De minha casa para
o liceu onde estudei era bem uma hora de viagem. Não havia vias rápidas, nem
corredores do BUS e os próprios autocarros eram velhos. Aliás, tão velhos eram
que ainda circulavam os de dois pisos de porta atrás, porta esta que não fechava.
Era divertido para os que tentavam ir à borla, se o cobrador não aparecesse com
o seu terrífico alicate. E aparecia com frequência.
Às sete e pouco da
manhã o autocarro a que subia era sempre o mesmo, bem como os que comigo
aguardavam na paragem. Eu diria que, mais que ser sempre o mesmo no horário,
era efectivamente a mesma viatura.
Isto porque havia
no caminho uma pequena subida, com pouco mais de vinte metros, mas
particularmente íngreme. O suficiente para que aquele motor estafado e
carregado como ia, se queixasse e recusasse a subi-la.
E em o ouvindo a
protestar parado, todos nós, os habituais viajantes, já sabíamos o que fazer:
Saíamos todos, percorríamos aqueles vinte metros a pé, lado a lado com o velho
verdinho de dois pisos e, em terminando a subida, embarcávamos de novo.

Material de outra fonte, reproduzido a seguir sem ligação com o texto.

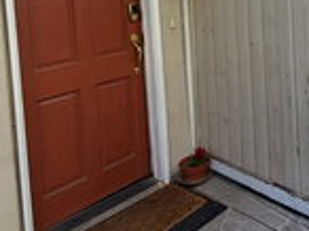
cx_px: 295
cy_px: -11
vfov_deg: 33.7
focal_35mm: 38
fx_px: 339
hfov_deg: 43.4
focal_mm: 1.8
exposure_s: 1/363
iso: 50
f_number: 2.2
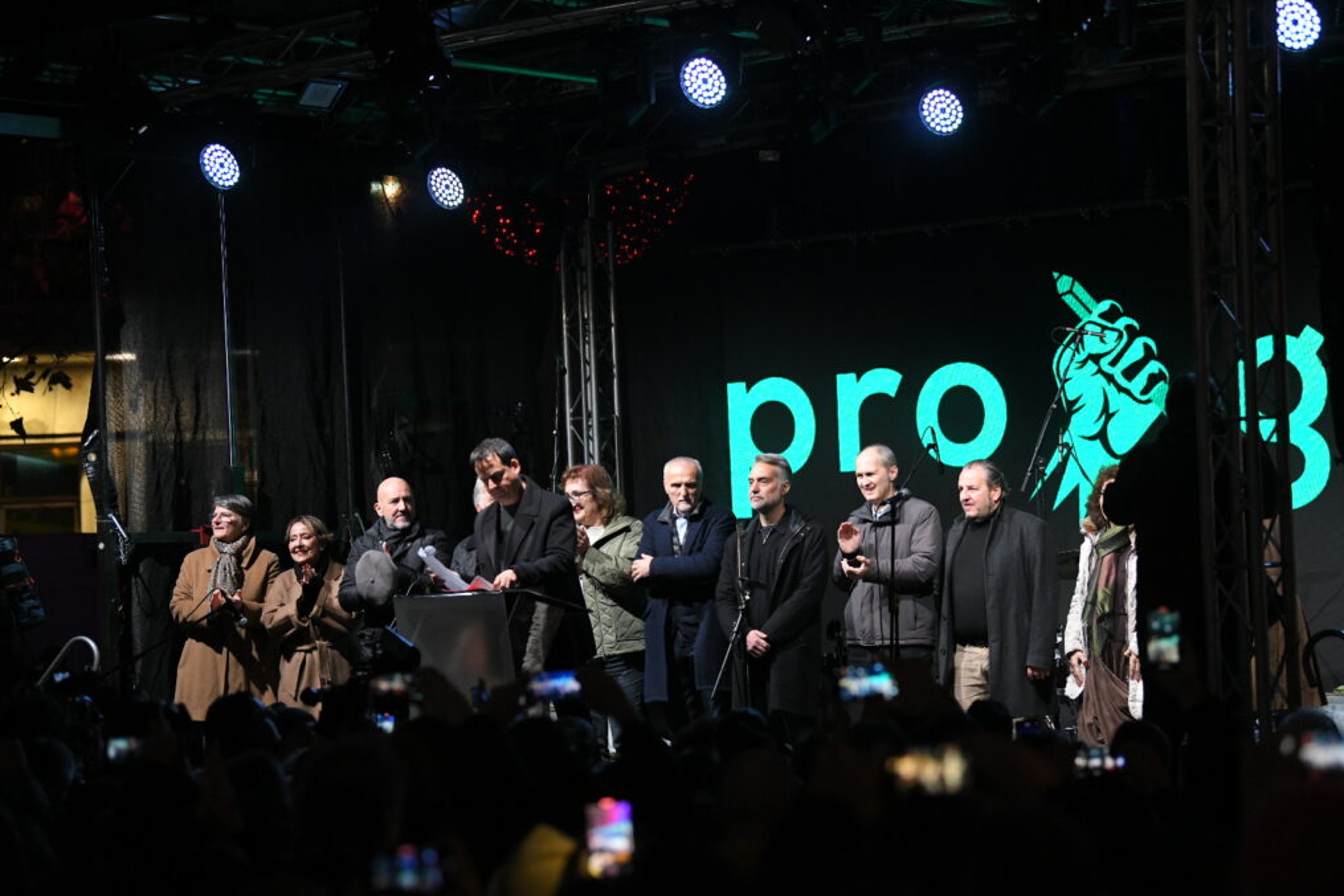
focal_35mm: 117
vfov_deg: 11.7
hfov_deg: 17.5
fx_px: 4368
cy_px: 445
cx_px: 675
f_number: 3.2
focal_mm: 116
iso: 4000
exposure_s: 1/800
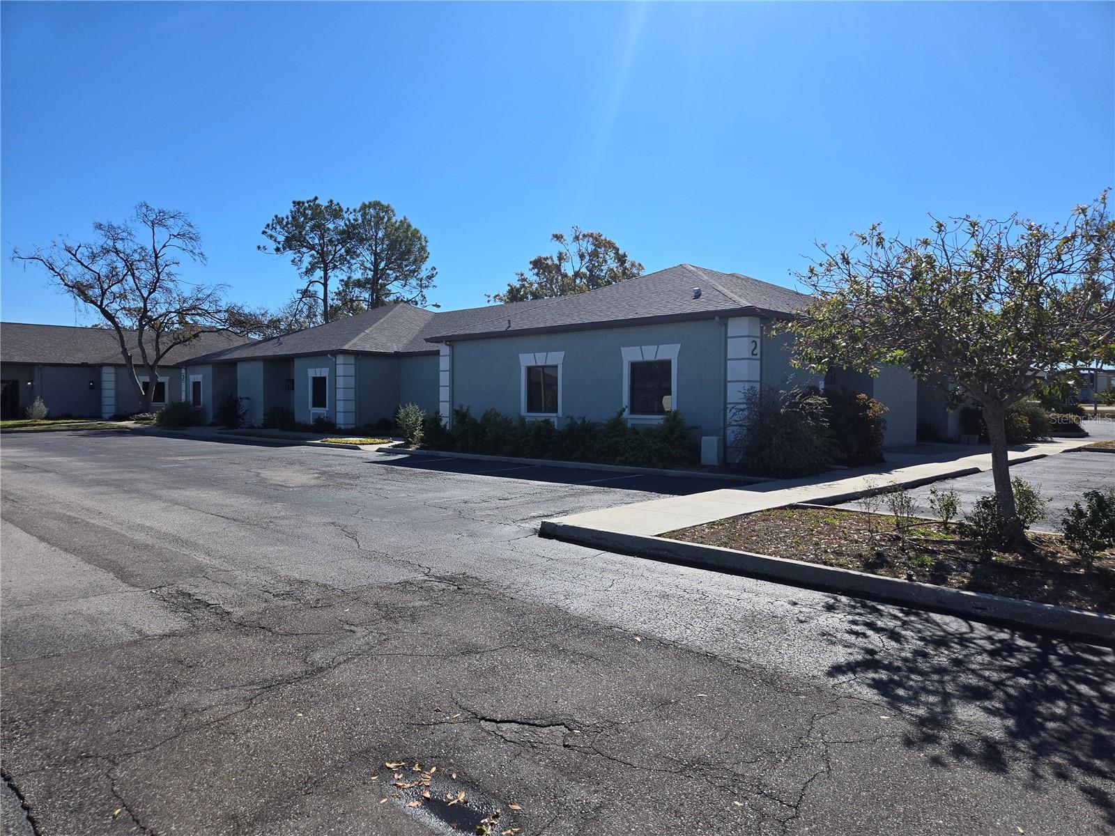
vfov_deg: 58.9
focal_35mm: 23
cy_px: 418
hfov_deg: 73.9
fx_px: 741
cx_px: 558
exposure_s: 1/2359
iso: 25
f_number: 1.8
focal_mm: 5.4
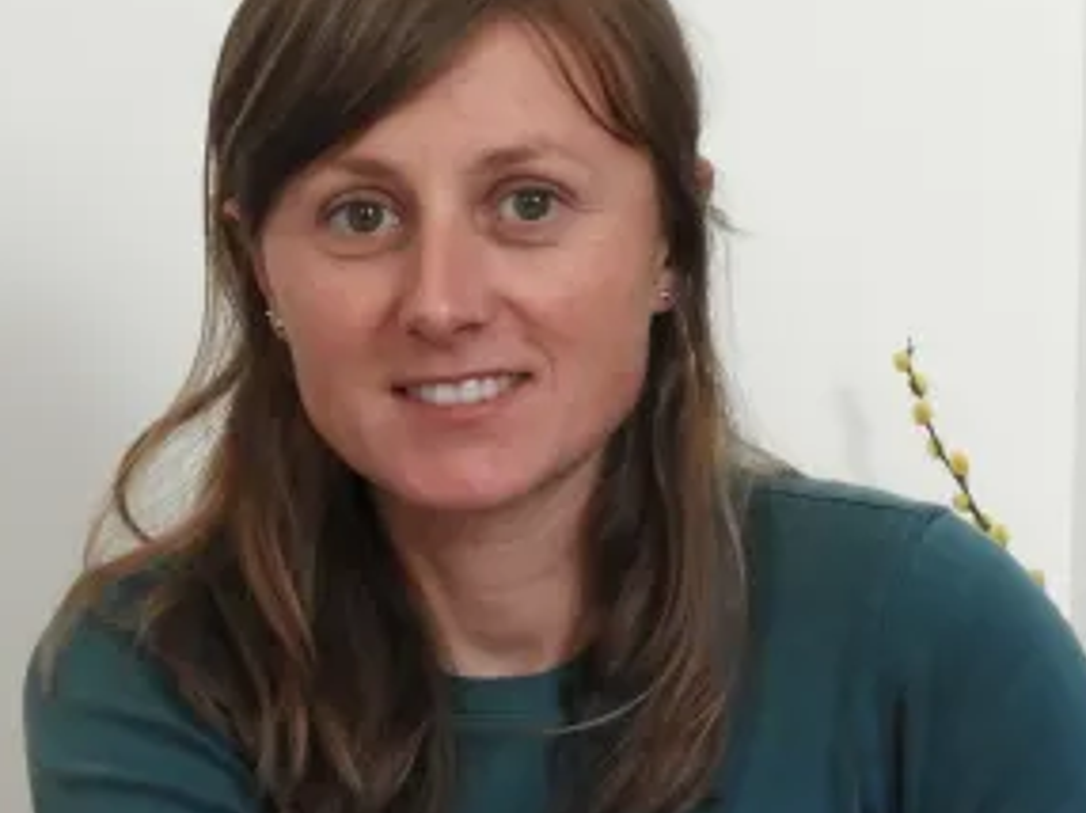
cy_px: 334
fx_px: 1755
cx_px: 528
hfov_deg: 34.4
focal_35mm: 56
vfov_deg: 26.0
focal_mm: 7.2
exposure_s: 1/20
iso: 400
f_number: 3.8
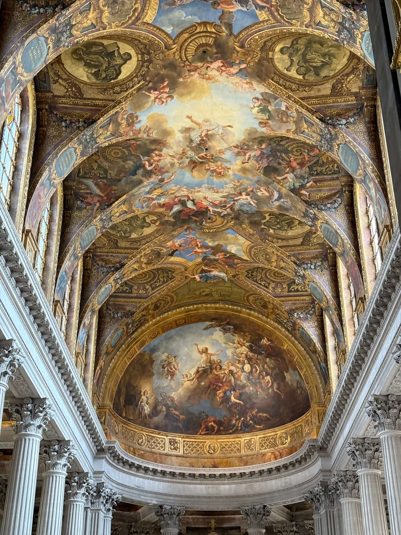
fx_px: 741
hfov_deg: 30.3
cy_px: 268
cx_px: 200
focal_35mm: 48
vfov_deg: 39.7
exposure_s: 1/50
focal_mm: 6.76
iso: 250
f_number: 1.78
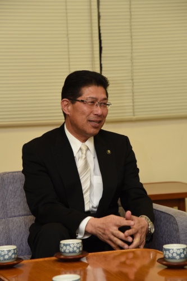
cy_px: 140
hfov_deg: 11.4
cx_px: 94
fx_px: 936
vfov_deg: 17.1
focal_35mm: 120
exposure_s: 1/60
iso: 640
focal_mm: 120
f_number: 6.3
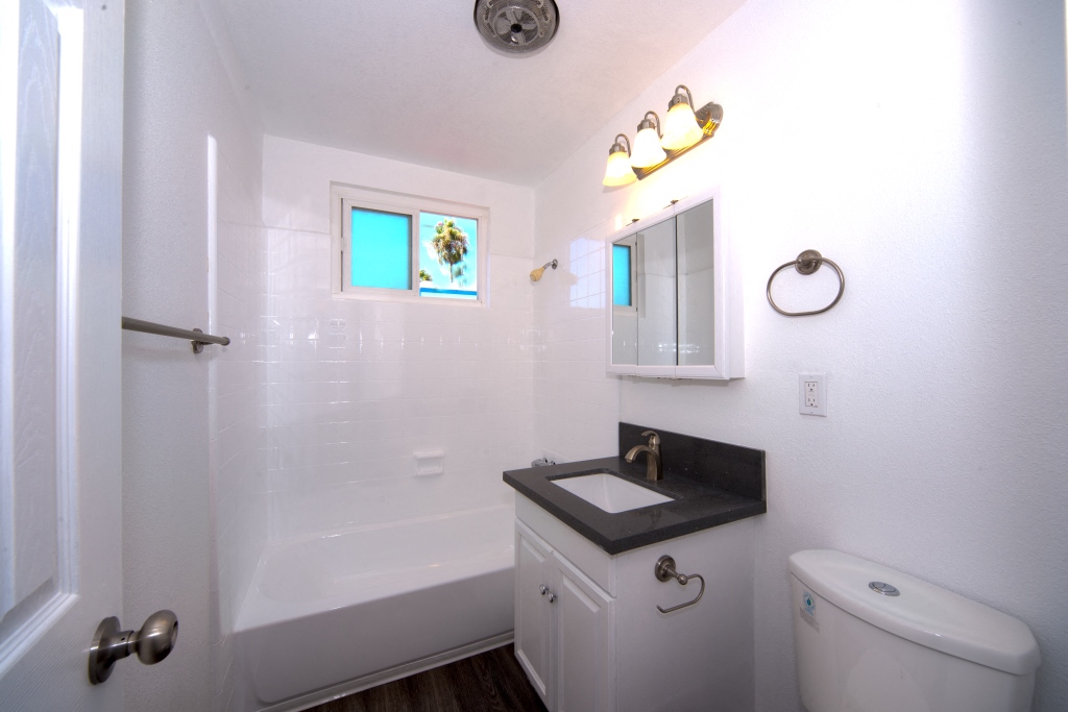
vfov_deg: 81.2
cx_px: 534
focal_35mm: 14
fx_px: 415
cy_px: 356
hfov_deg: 104.2
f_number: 13
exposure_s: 1/40
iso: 100
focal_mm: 14
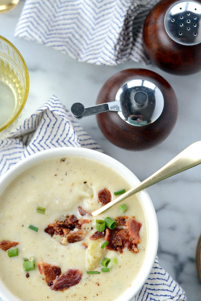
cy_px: 185
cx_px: 81
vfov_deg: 30.0
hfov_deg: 20.3
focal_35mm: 67
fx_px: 561
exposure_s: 1/400
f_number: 3.2
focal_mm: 50
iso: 2800
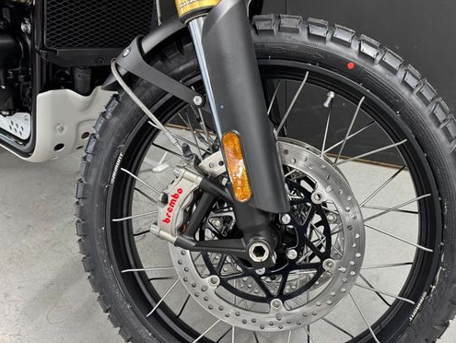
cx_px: 269
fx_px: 409
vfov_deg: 45.3
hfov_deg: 57.9
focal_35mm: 31
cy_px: 204
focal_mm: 6.76
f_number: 1.78
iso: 250
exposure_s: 1/50
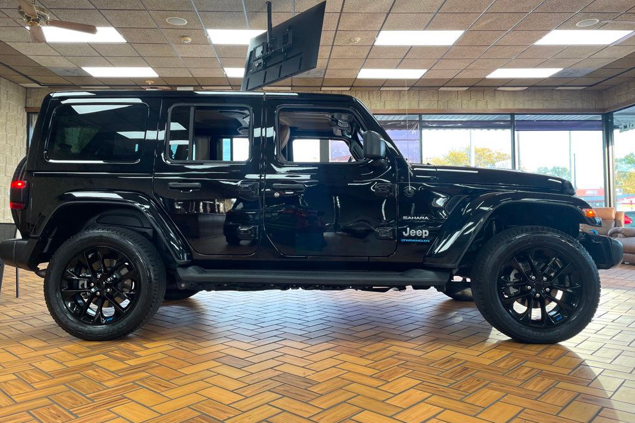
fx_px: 494
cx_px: 311
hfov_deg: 65.5
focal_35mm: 28
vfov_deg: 46.3
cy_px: 194
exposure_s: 1/60
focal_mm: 4.2
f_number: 1.6
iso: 64
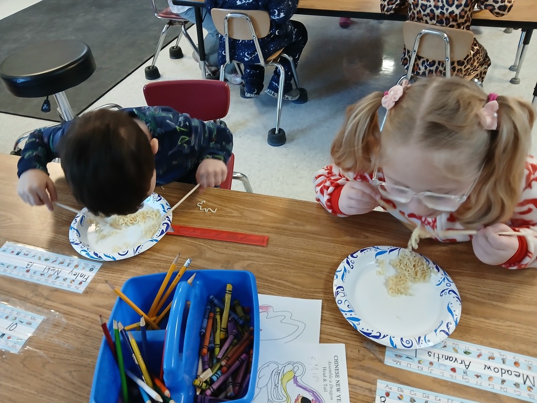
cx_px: 268
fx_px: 403
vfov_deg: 53.1
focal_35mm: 26
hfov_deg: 67.3
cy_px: 202
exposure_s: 1/24
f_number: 1.8
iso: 250
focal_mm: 3.98
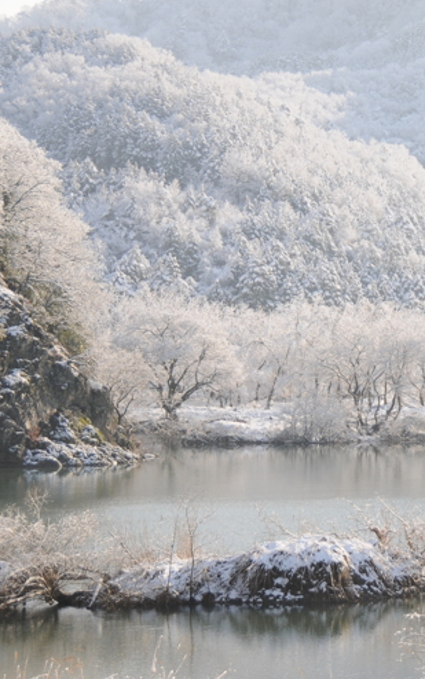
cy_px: 282
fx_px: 2815
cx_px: 433
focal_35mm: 152
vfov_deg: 13.8
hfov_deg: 8.6
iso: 250
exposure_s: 1/1250
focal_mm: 48
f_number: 4.5
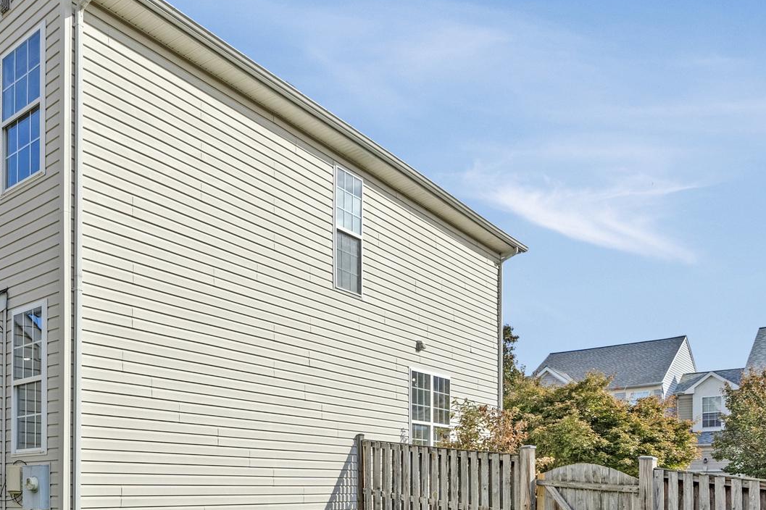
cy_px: 484
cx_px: 130
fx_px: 659
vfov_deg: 38.6
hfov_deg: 55.1
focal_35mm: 31
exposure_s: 1/2500
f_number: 7.1
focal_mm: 16
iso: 1250
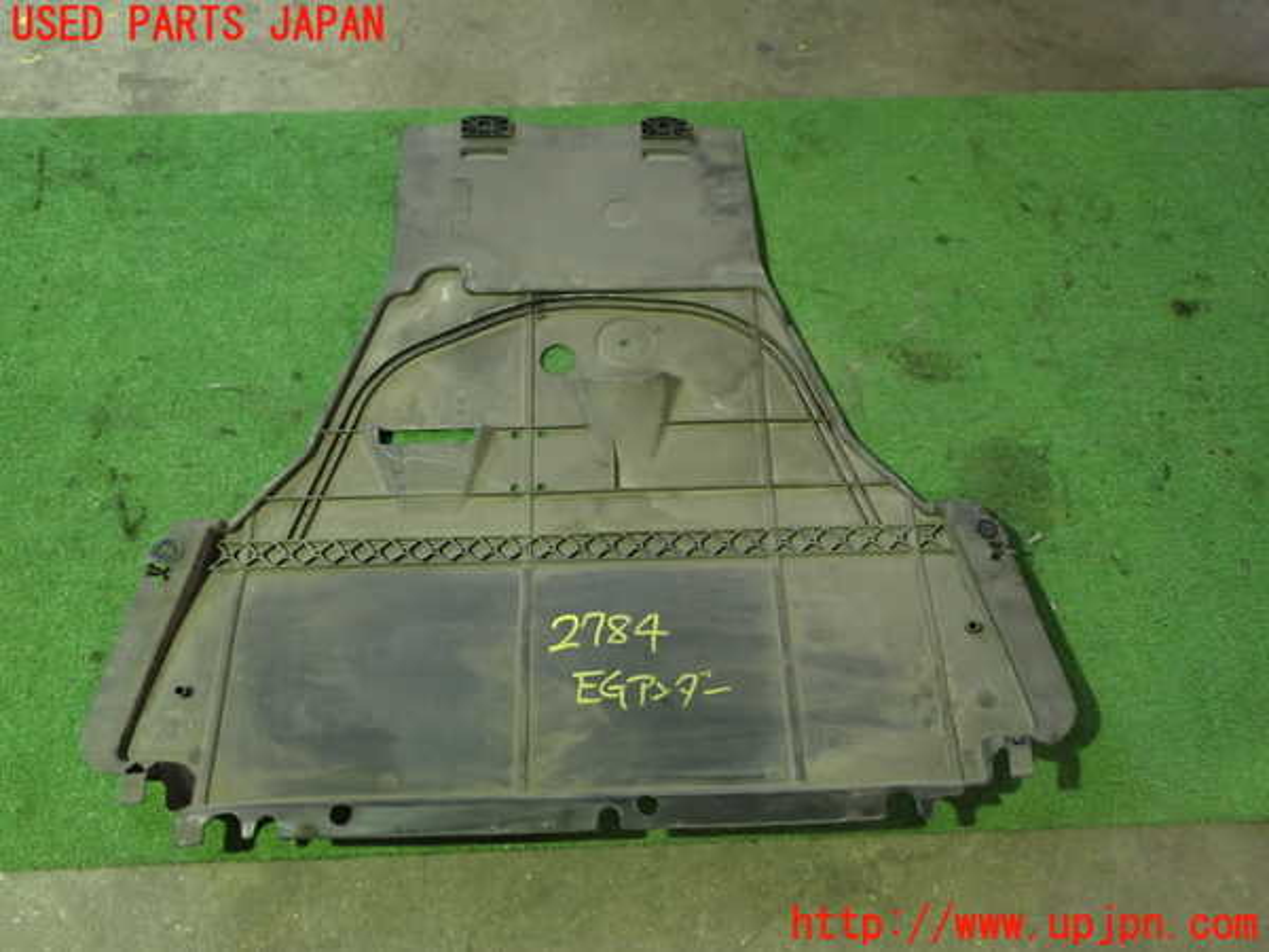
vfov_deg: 46.8
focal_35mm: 30
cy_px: 476
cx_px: 634
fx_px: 1100
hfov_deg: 60.0
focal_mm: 5.4
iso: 500
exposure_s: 1/30
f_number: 2.3
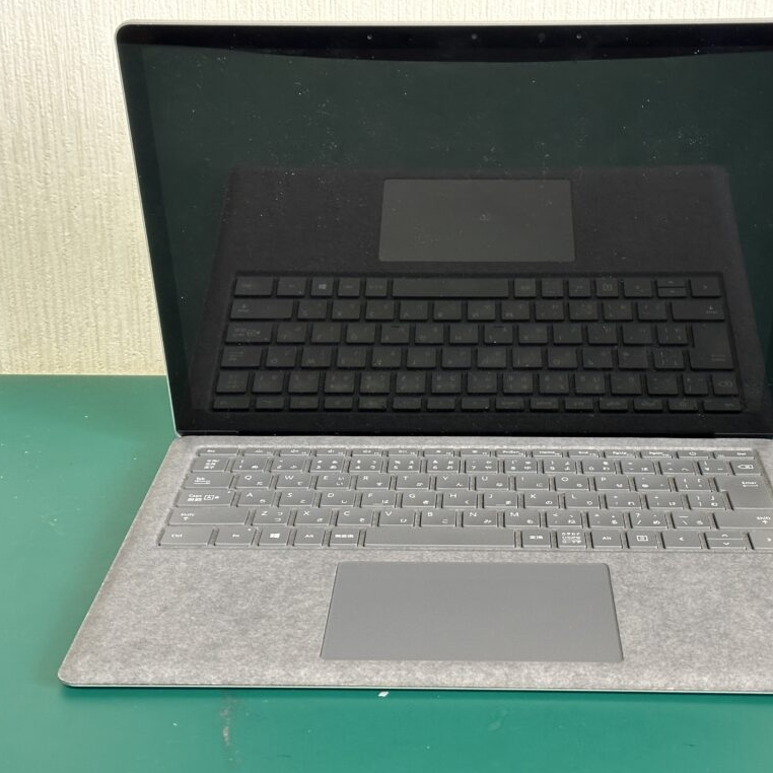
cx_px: 455
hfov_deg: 30.0
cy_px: 386
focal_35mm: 57
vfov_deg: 30.0
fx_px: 1440
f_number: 1.78
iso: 320
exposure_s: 1/33
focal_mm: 6.86
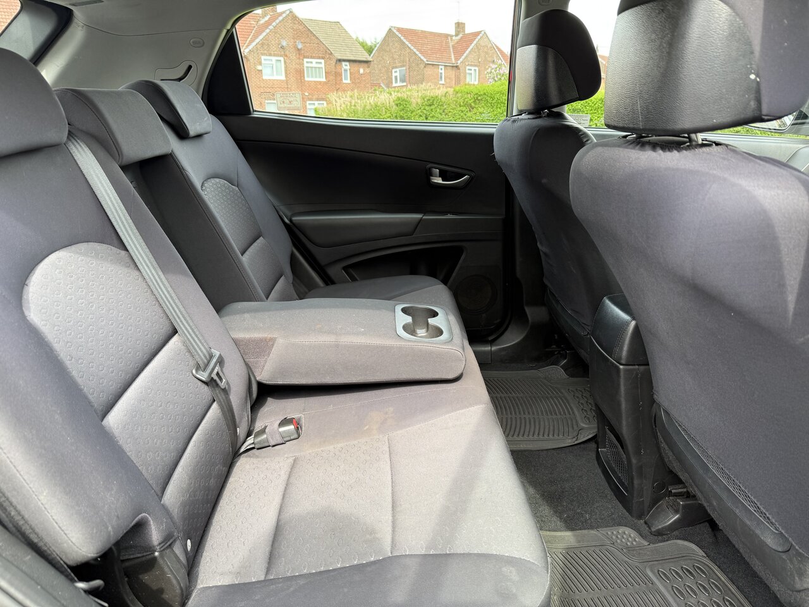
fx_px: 561
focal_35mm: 24
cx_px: 404
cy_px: 304
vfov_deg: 56.8
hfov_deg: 71.6
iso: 64
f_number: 1.78
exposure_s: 1/133
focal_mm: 6.76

Estivesse o sol já acima do horizonte ou fosse ainda noite fechada e a chover.
Interessante mesmo
de recordar é que, ao regressarmos ao interior, cada um ia ocupar exactamente o
mesmo lugar que tinha ocupado, fosse ele à janela ou na coxia, em baixo ou em
cima, ou, na pior das hipóteses, de pé. E eram só quatro que iriam de pé, que
havia lotação controlada.
Claro que os
protestos aconteciam, não fôramos nós portugueses, por vezes com alguma dose de
humor, outras nem tanto, fazendo a maioria cara de conformados, que outra
alternativa não tínhamos.
Isto hoje não
sucederia. Não há autocarros em tão mau estado, não há autocarros só com quatro
lugares de pé nem há autocarros de porta sempre aberta.
Mas também não há
o sentimento de respeito pelo próximo como então.
Seria, hoje, uma
correria para ver quem ficaria no lugar que mais lhe agradasse, com alguns
encontrões e discussões sobre a legitimidade de se estar sentado ou o fatalismo
de ficar de pé.
Nestes mais de quarenta
anos que nos separam do então vieram a democracia, a liberdade de expressão, os
autocarros com ar condicionado, escassos lugares sentados e vias reservadas aos
transportes públicos. Desapareceram a censura e a polícia política, as
paragens-zona e o alicate do cobrador.
Mas também
sobreveio uma sociedade competitiva, incentivada por governos, alimentada pelo
consumo e encorajada pelo pseudo desporto em que o que mais conta é a vitória e
não o participar. Em contrapartida, diluiu-se a capacidade de perdoar e a
solidariedade como atitude permanente na vida.
Para além das
memórias, tenho um alicate de cobrador para as reavivar. E tenho a prática do
quotidiano, que me mantém vivo e sem vergonha de olhar o espelho.
Nota fotográfica
adicional: Tenho para mim que o assunto mais difícil de fotografar é o ser
humano. Pela complexidade de registar o que está para além da superfície da
pele.
Mas logo a seguir
está a categoria de objectos como este: ferramentas e cutelaria. E jóias. O seu
exterior, polido e altamente reflector, mais do que nos mostrar aquilo de que é
feito, mostra-nos o que o circunda, em cor e luz.
O limite do
difícil serão espelhos: vá-se lá conseguir fotografar um sem que reflicta o que
lhe está em frente! Deixará de ser espelho.
Adicionalmente,
consiga-se lá fotografar um espelho garantindo a reprodução da geometria do seu
formato! Nestas circunstâncias, aquilo que veremos reflectido na sua superfície
será a própria câmara e fotógrafo. A menos que se recorra às já fora de moda
câmaras técnicas ou objectivas “shift” e à sua capacidade de deslocar e
descentrar a objectiva. Mas isso já são outros contos.